Attorney General
California’s top cop carries out the governor’s law enforcement directives. The attorney general’s job touches almost every facet of life in California, from the environment to its tech sector and consumer protections. During both Trump administrations, the attorney general’s office led high-profile lawsuits defending policies favored by California Democrats.
Candidates
Rob Bonta
Bonta was appointed attorney general in 2021 and was elected to a four-year term in 2022. Before that, he was an assemblymember representing parts of the East Bay. As attorney general, Bonta spent much of his first term enforcing housing and criminal justice laws passed in the early 2020s, including laws compelling recalcitrant cities to build new housing. Since the reelection of Donald Trump, Bonta has filed or joined more than 50 lawsuits against his administration.
Michael E. Gates
Gates, a former trial attorney, served as Huntington Beach city attorney for a decade. In that role, he challenged what he viewed as lenient criminal justice policy emanating from the state capital.
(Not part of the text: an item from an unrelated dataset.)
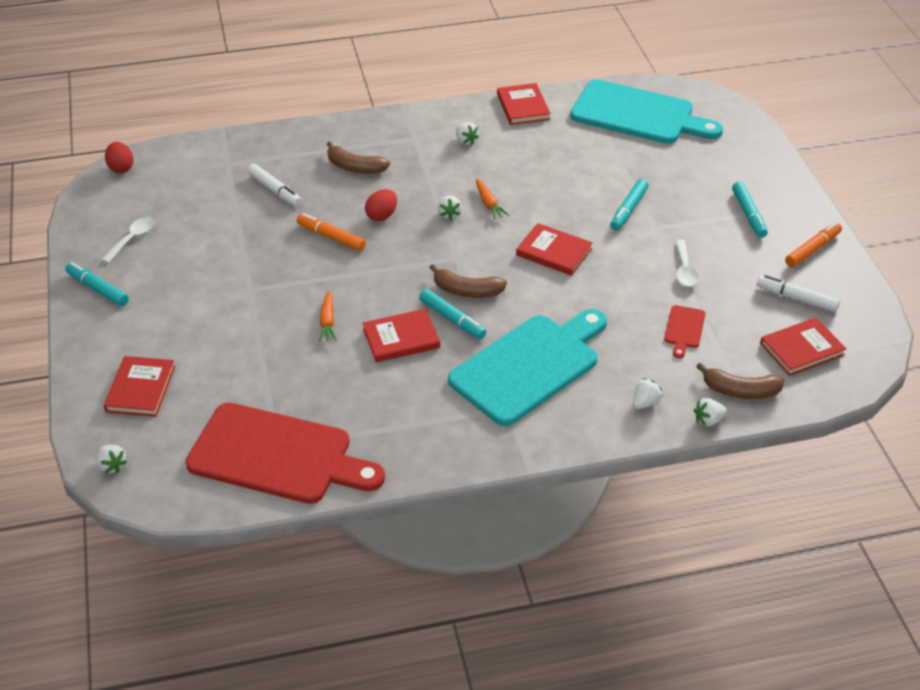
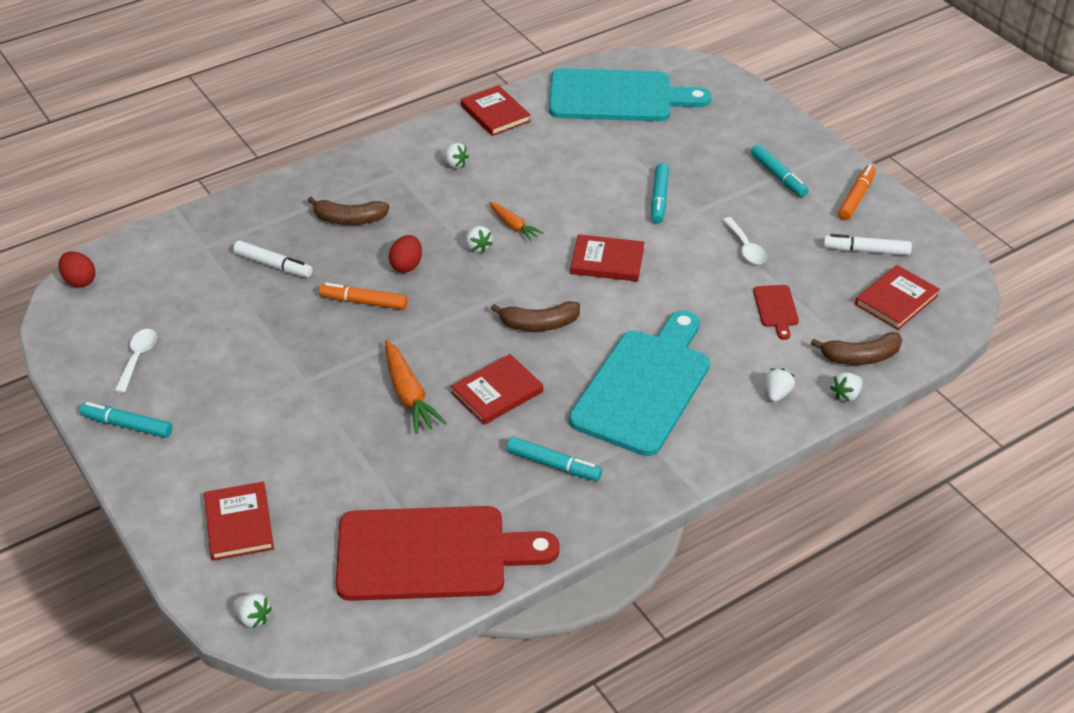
camera: 20 degrees left, 0 degrees up
orange carrot [319,291,337,342] -> orange carrot [385,340,447,434], size x1.62
turquoise marker [419,289,486,339] -> turquoise marker moved to [507,437,602,481]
He also fought elements of the new housing laws that would have compelled Huntington Beach to build more affordable housing. In 2025, Gates was appointed a deputy assistant attorney general in the U.S. Department of Justice’s Civil Rights Division, a job he left in November when he returned to the Huntington Beach city attorney’s office.
Marjorie Mikels
Mikels is a longtime Inland Empire litigator who was twice the first female lawyer hired at firms in San Bernardino County before founding her own law firm in 1988. Mikels retired when she decided to run for attorney general to oppose Israel’s bombing campaign of noncombatants in Gaza and the public-private partnership deals between governments and Silicon Valley companies for surveillance technology.